Start of Information shown
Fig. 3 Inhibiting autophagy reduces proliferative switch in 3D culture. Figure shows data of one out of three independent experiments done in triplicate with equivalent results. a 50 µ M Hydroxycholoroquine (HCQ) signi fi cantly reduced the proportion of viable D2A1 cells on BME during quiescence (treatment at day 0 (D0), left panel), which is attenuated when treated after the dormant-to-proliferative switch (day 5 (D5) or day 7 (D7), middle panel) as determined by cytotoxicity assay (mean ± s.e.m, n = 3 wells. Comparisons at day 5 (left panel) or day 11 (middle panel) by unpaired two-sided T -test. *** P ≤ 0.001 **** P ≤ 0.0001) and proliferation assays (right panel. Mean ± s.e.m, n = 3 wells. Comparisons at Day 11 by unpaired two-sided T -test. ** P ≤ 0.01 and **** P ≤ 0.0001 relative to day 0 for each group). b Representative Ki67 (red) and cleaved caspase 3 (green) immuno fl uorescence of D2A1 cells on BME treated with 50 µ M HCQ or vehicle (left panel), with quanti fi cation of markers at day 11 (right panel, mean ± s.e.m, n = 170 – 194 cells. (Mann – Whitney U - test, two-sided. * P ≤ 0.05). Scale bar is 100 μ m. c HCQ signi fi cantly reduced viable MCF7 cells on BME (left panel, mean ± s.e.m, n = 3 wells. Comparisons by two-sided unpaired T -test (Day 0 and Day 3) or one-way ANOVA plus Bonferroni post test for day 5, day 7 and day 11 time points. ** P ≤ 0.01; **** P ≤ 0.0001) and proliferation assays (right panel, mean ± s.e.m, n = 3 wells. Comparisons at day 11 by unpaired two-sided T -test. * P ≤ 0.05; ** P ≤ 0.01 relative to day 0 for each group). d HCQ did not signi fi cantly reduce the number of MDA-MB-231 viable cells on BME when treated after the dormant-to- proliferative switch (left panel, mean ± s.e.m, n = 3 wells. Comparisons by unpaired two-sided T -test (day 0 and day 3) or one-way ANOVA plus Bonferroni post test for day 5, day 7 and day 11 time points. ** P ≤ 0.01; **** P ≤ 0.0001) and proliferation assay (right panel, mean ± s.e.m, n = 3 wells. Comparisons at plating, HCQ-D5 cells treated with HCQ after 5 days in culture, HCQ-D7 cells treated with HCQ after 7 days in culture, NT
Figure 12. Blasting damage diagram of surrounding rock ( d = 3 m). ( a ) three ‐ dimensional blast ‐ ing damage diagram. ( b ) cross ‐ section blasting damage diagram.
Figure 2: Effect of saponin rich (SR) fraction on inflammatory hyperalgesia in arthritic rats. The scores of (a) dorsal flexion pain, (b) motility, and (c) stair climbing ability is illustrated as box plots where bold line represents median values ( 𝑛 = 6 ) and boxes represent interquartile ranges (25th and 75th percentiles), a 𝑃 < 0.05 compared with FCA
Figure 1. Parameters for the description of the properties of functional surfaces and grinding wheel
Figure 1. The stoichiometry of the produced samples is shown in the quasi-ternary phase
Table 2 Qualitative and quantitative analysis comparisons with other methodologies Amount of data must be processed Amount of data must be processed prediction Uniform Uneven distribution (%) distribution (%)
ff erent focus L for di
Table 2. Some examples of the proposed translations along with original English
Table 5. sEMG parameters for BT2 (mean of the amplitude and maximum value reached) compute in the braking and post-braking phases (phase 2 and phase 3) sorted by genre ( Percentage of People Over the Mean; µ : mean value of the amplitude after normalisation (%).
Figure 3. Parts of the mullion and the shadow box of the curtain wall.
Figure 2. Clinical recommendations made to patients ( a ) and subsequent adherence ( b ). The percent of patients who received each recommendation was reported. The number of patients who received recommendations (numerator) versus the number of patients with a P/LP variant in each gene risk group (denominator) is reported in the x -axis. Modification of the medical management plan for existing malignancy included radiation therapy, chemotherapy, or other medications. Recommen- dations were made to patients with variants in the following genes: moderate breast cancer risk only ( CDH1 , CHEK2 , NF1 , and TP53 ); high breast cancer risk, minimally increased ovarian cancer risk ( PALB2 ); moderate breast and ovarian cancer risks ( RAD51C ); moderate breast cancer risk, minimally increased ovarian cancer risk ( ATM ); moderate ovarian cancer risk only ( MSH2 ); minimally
End of Information shown
[What you have to do]
What you return must match the listing exactly, with nothing missing.

[Result for this exercise]
Fig. 3 Inhibiting autophagy reduces proliferative switch in 3D culture. Figure shows data of one out of three independent experiments done in triplicate with equivalent results. a 50 µ M Hydroxycholoroquine (HCQ) signi fi cantly reduced the proportion of viable D2A1 cells on BME during quiescence (treatment at day 0 (D0), left panel), which is attenuated when treated after the dormant-to-proliferative switch (day 5 (D5) or day 7 (D7), middle panel) as determined by cytotoxicity assay (mean ± s.e.m, n = 3 wells. Comparisons at day 5 (left panel) or day 11 (middle panel) by unpaired two-sided T -test. *** P ≤ 0.001 **** P ≤ 0.0001) and proliferation assays (right panel. Mean ± s.e.m, n = 3 wells. Comparisons at Day 11 by unpaired two-sided T -test. ** P ≤ 0.01 and **** P ≤ 0.0001 relative to day 0 for each group). b Representative Ki67 (red) and cleaved caspase 3 (green) immuno fl uorescence of D2A1 cells on BME treated with 50 µ M HCQ or vehicle (left panel), with quanti fi cation of markers at day 11 (right panel, mean ± s.e.m, n = 170 – 194 cells. (Mann – Whitney U - test, two-sided. * P ≤ 0.05). Scale bar is 100 μ m. c HCQ signi fi cantly reduced viable MCF7 cells on BME (left panel, mean ± s.e.m, n = 3 wells. Comparisons by two-sided unpaired T -test (Day 0 and Day 3) or one-way ANOVA plus Bonferroni post test for day 5, day 7 and day 11 time points. ** P ≤ 0.01; **** P ≤ 0.0001) and proliferation assays (right panel, mean ± s.e.m, n = 3 wells. Comparisons at day 11 by unpaired two-sided T -test. * P ≤ 0.05; ** P ≤ 0.01 relative to day 0 for each group). d HCQ did not signi fi cantly reduce the number of MDA-MB-231 viable cells on BME when treated after the dormant-to- proliferative switch (left panel, mean ± s.e.m, n = 3 wells. Comparisons by unpaired two-sided T -test (day 0 and day 3) or one-way ANOVA plus Bonferroni post test for day 5, day 7 and day 11 time points. ** P ≤ 0.01; **** P ≤ 0.0001) and proliferation assay (right panel, mean ± s.e.m, n = 3 wells. Comparisons at plating, HCQ-D5 cells treated with HCQ after 5 days in culture, HCQ-D7 cells treated with HCQ after 7 days in culture, NT
Figure 12. Blasting damage diagram of surrounding rock ( d = 3 m). ( a ) three ‐ dimensional blast ‐ ing damage diagram. ( b ) cross ‐ section blasting damage diagram.
Figure 2: Effect of saponin rich (SR) fraction on inflammatory hyperalgesia in arthritic rats. The scores of (a) dorsal flexion pain, (b) motility, and (c) stair climbing ability is illustrated as box plots where bold line represents median values ( 𝑛 = 6 ) and boxes represent interquartile ranges (25th and 75th percentiles), a 𝑃 < 0.05 compared with FCA
Figure 1. Parameters for the description of the properties of functional surfaces and grinding wheel
Figure 1. The stoichiometry of the produced samples is shown in the quasi-ternary phase
Table 2 Qualitative and quantitative analysis comparisons with other methodologies Amount of data must be processed Amount of data must be processed prediction Uniform Uneven distribution (%) distribution (%)
ff erent focus L for di
Table 2. Some examples of the proposed translations along with original English
Table 5. sEMG parameters for BT2 (mean of the amplitude and maximum value reached) compute in the braking and post-braking phases (phase 2 and phase 3) sorted by genre ( Percentage of People Over the Mean; µ : mean value of the amplitude after normalisation (%).
Figure 3. Parts of the mullion and the shadow box of the curtain wall.
Figure 2. Clinical recommendations made to patients ( a ) and subsequent adherence ( b ). The percent of patients who received each recommendation was reported. The number of patients who received recommendations (numerator) versus the number of patients with a P/LP variant in each gene risk group (denominator) is reported in the x -axis. Modification of the medical management plan for existing malignancy included radiation therapy, chemotherapy, or other medications. Recommen- dations were made to patients with variants in the following genes: moderate breast cancer risk only ( CDH1 , CHEK2 , NF1 , and TP53 ); high breast cancer risk, minimally increased ovarian cancer risk ( PALB2 ); moderate breast and ovarian cancer risks ( RAD51C ); moderate breast cancer risk, minimally increased ovarian cancer risk ( ATM ); moderate ovarian cancer risk only ( MSH2 ); minimally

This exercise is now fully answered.